===== Exercise materials

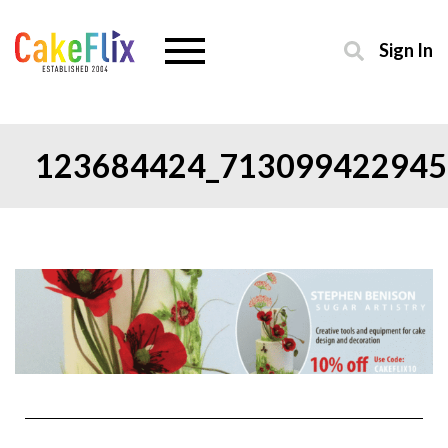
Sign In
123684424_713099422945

==========
===== Exercise materials

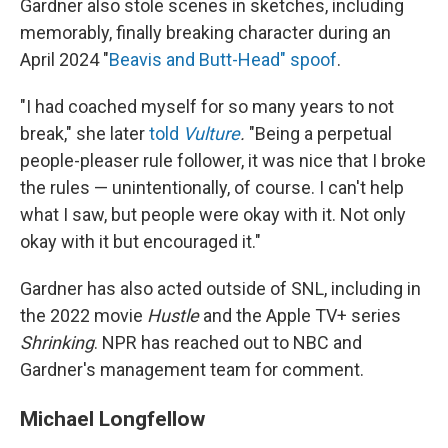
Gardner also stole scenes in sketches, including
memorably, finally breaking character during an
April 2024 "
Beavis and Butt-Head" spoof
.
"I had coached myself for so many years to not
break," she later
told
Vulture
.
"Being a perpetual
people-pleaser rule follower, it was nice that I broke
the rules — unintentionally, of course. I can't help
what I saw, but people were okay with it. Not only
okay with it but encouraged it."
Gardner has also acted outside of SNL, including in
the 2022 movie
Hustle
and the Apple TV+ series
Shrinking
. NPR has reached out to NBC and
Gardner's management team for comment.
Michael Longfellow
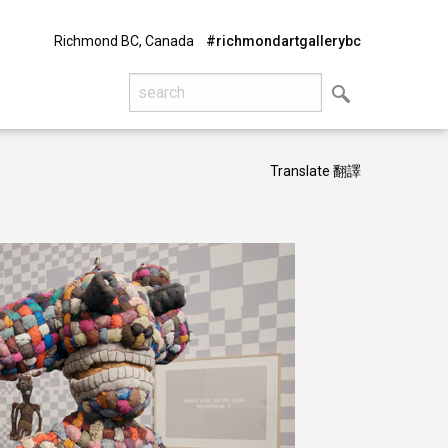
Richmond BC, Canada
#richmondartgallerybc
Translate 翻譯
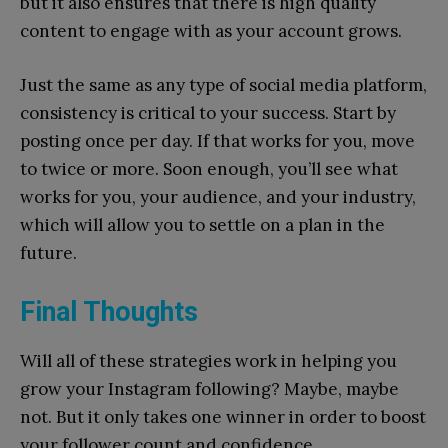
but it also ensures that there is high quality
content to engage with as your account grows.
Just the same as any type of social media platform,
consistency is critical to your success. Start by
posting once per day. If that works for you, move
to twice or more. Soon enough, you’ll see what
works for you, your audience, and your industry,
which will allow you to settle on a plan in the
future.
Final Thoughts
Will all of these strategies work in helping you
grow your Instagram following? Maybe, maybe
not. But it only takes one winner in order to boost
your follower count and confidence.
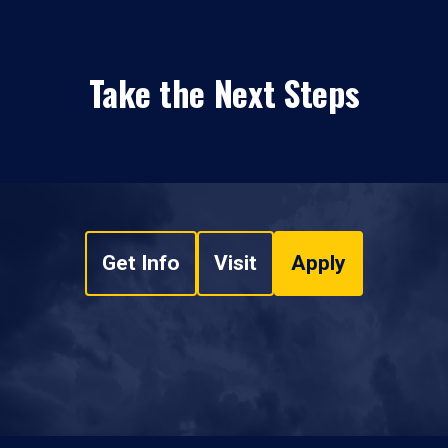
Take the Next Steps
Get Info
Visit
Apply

==========

Format the stretch of the material from the line containing "Gardner also stole" through the line containing "Michael Longfellow" as a JSON list of strings, one string per line, with blank lines left out.

[Worked solution]
[
  "Gardner also stole scenes in sketches, including",
  "memorably, finally breaking character during an",
  "April 2024 \"",
  "Beavis and Butt-Head\" spoof",
  ".",
  "\"I had coached myself for so many years to not",
  "break,\" she later",
  "told",
  "Vulture",
  ".",
  "\"Being a perpetual",
  "people-pleaser rule follower, it was nice that I broke",
  "the rules — unintentionally, of course. I can't help",
  "what I saw, but people were okay with it. Not only",
  "okay with it but encouraged it.\"",
  "Gardner has also acted outside of SNL, including in",
  "the 2022 movie",
  "Hustle",
  "and the Apple TV+ series",
  "Shrinking",
  ". NPR has reached out to NBC and",
  "Gardner's management team for comment.",
  "Michael Longfellow"
]